• _SOAL LATIHAN_
A - Salin persis bagian berita tentang HASMI, mulai dari "Hidayatullah.com—Klarifikasi Kepala Biro" dan terus sampai "Antiteror (Densus) 88.".
B - Jawab pertanyaan berikut berdasarkan berita tentang HASMI.
(i) Siapa yang disebut sebagai Direktur CIIA?
(ii) Pada hari dan tanggal berapa pernyataan Harits dikirim ke redaksi?
(iii) Di kota mana HASMI yang berbentuk ormas berada?
C - Tolong sebutkan semua singkatan nama lembaga atau kelompok yang muncul dalam berita tentang HASMI.

• _TEKS BACAAN_
Hidayatullah.com—Klarifikasi Kepala Biro Penerangan Masyarakat Polri, Brigadir Jenderal Polisi Boy Rafli Amar tentang perbedaan antara organisasi masyarakat HASMI dan kelompok HASMI yang dirilis kepolisian terkait dugaan tindak terorisme mendapat tanggapan, pemerhati Kontra-Terorisme yang juga Direktur CIIA, Harits Abu Ulya.
Menurut Harits, klarifikasi itu sebagai langkah baik, sekaligus menunjukkan kecerobohan aparat, dalam hal ini Polri dan Detasemen Khusus Antiteror (Densus) 88.
“Akhirnya Polri mengatakan HASMI yang ormas di Bogor berbeda dengan HASMI yang dituduh terkait teror. Ini contoh kecerobohan kedua dalam satu pekan yang dilakukan aparat dan Densus,” ujar Harits dalam sebuah pernyataan yang dikirim ke redaksi hidayatullah.com, Rabu (31/10/2012).

• _KUMPULAN CATATAN_
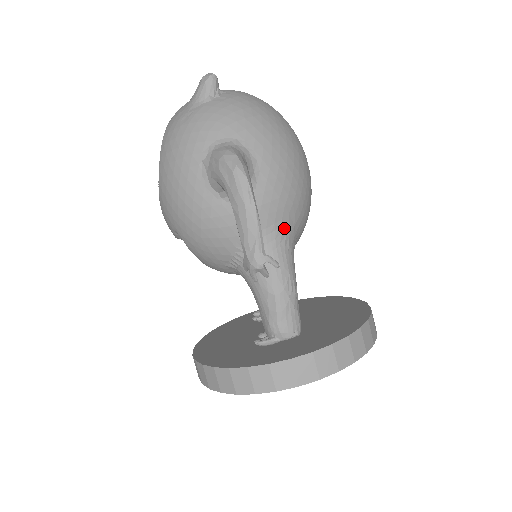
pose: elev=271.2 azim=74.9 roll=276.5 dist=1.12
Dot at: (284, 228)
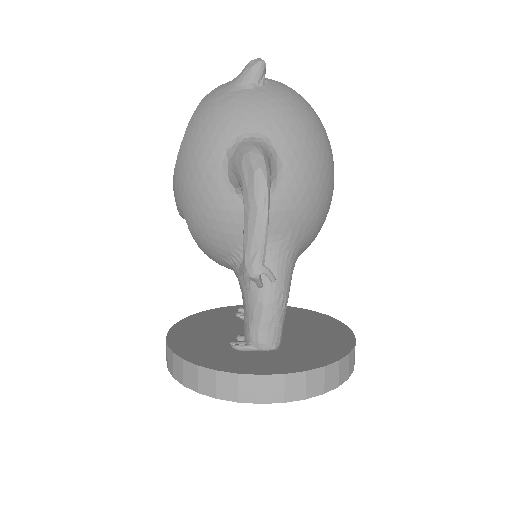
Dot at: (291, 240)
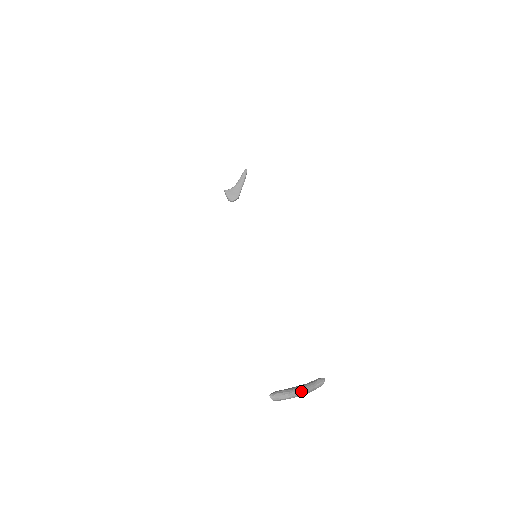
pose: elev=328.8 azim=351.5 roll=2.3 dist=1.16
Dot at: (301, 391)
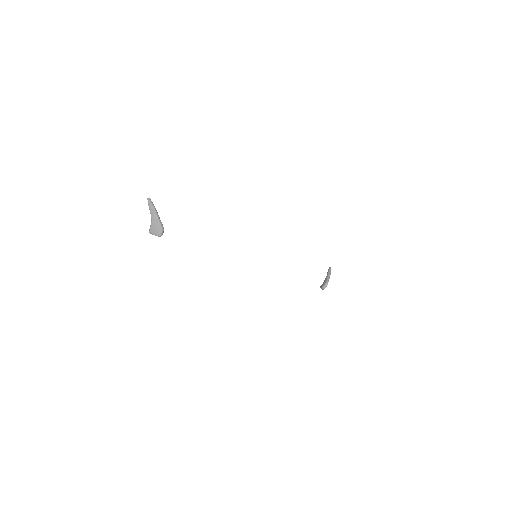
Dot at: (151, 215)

---

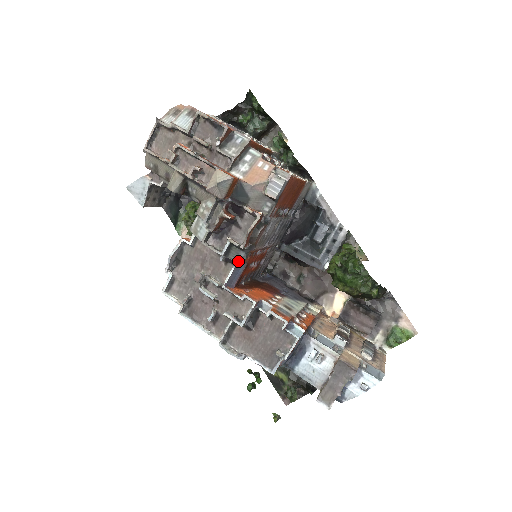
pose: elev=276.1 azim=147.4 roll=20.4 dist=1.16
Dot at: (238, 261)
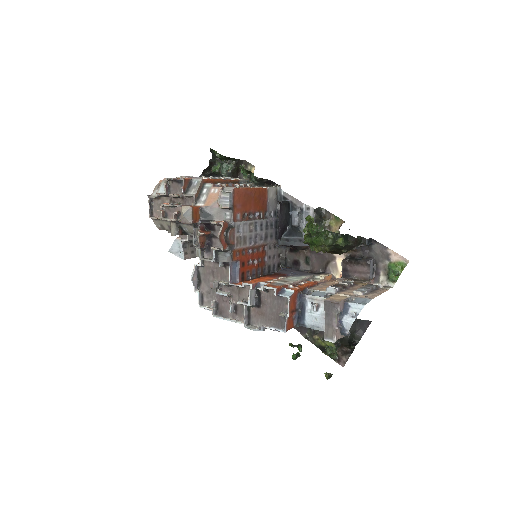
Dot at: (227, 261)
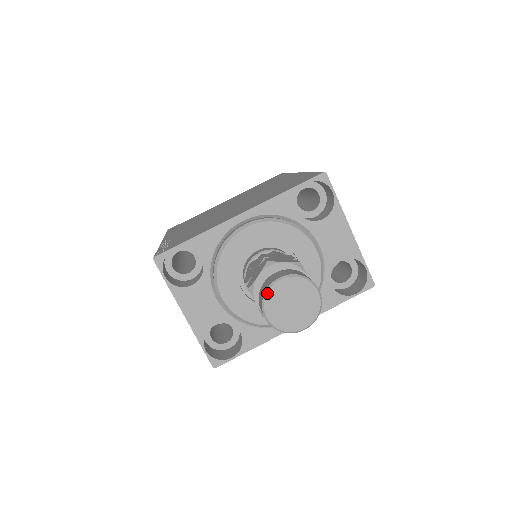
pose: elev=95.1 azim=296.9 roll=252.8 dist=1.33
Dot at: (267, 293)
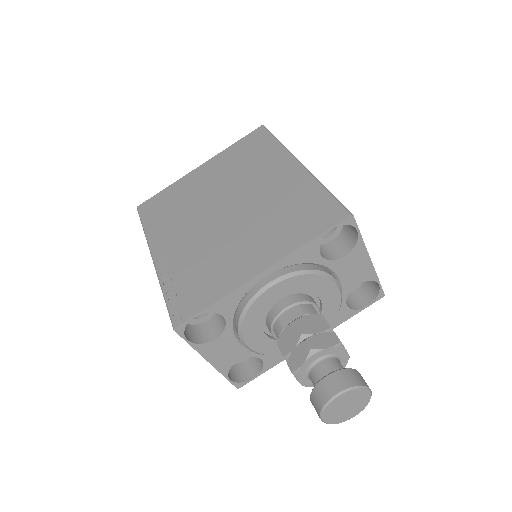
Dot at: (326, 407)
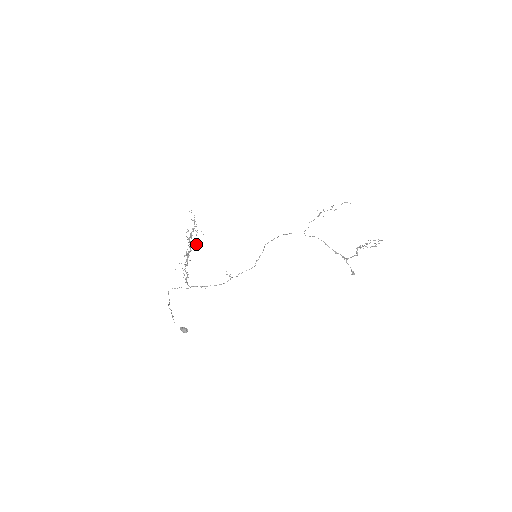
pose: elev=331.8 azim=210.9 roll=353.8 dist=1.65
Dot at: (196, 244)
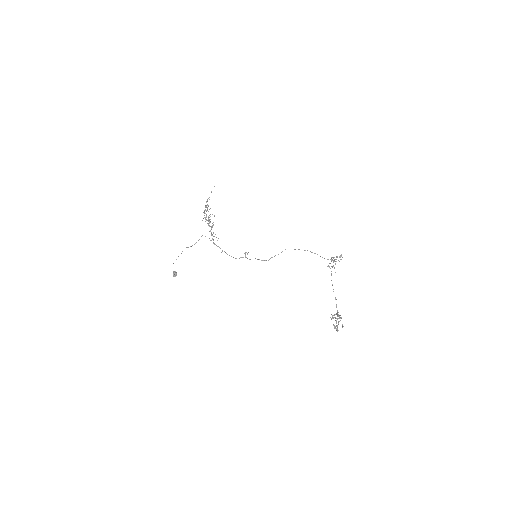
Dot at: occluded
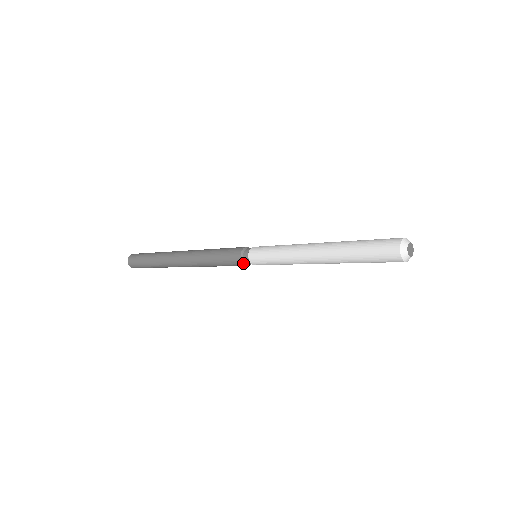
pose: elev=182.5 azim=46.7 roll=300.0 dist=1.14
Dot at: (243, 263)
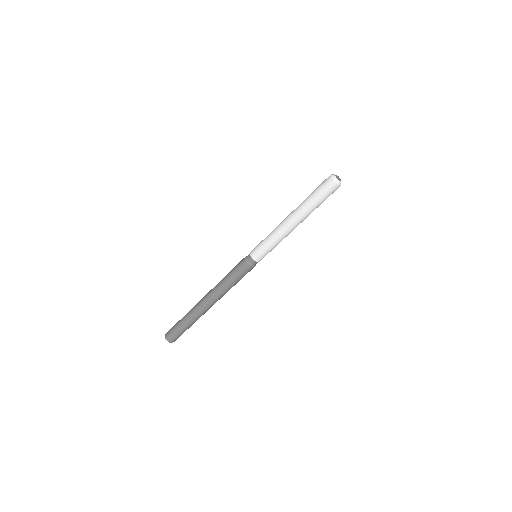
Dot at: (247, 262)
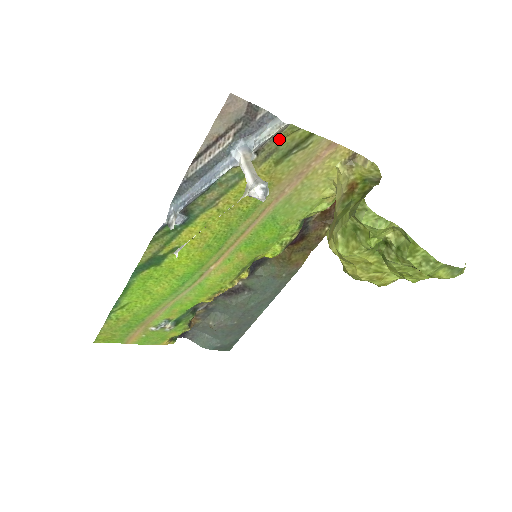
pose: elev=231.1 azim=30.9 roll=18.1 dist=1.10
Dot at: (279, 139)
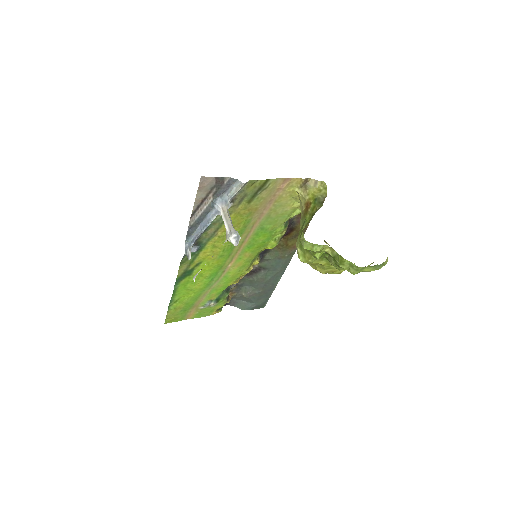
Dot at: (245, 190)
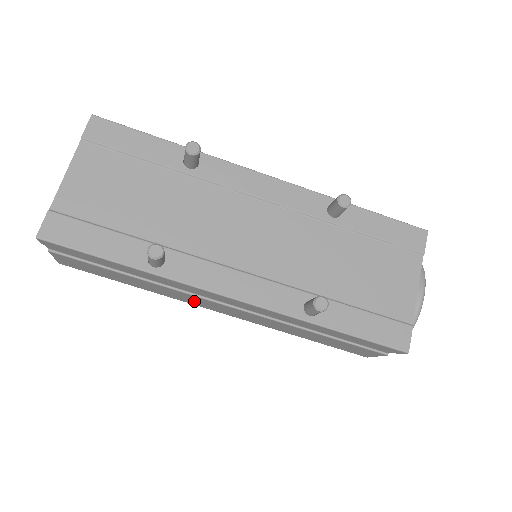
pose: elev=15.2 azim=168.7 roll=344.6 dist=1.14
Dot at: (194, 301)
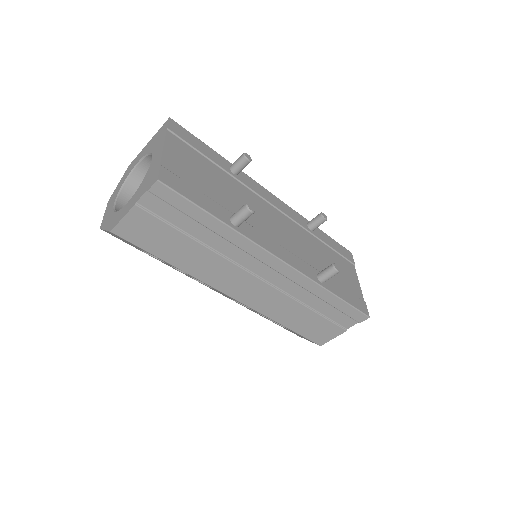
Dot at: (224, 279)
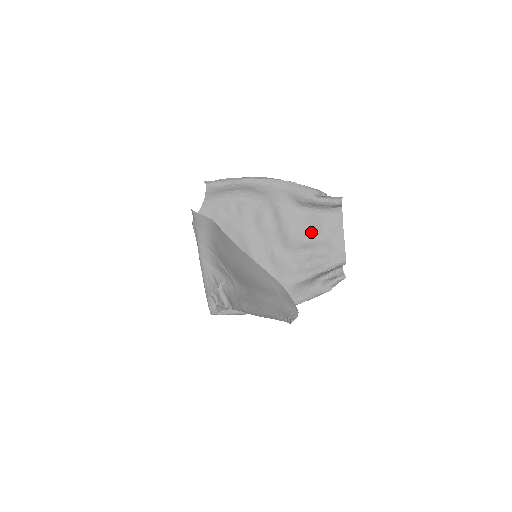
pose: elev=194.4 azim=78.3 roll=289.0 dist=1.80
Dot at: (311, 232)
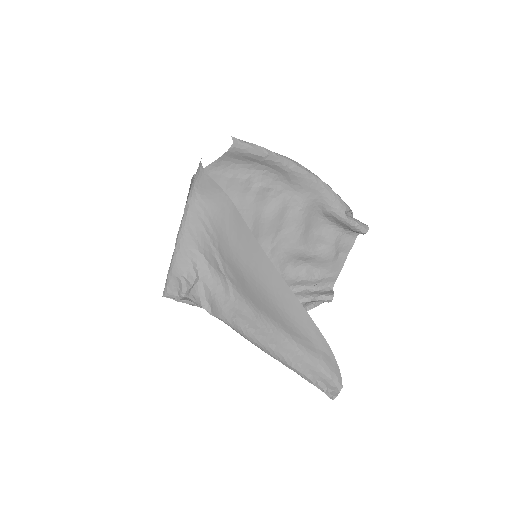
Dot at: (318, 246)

• _JAWABAN TIAP SOAL_
A -
Hidayatullah.com—Klarifikasi Kepala Biro Penerangan Masyarakat Polri, Brigadir Jenderal Polisi Boy Rafli Amar tentang perbedaan antara organisasi masyarakat HASMI dan kelompok HASMI yang dirilis kepolisian terkait dugaan tindak terorisme mendapat tanggapan, pemerhati Kontra-Terorisme yang juga Direktur CIIA, Harits Abu Ulya.
Menurut Harits, klarifikasi itu sebagai langkah baik, sekaligus menunjukkan kecerobohan aparat, dalam hal ini Polri dan Detasemen Khusus Antiteror (Densus) 88.

B -
(i) Harits Abu Ulya
(ii) Rabu, 31/10/2012
(iii) Bogor

C - HASMI, CIIA, Polri, Densus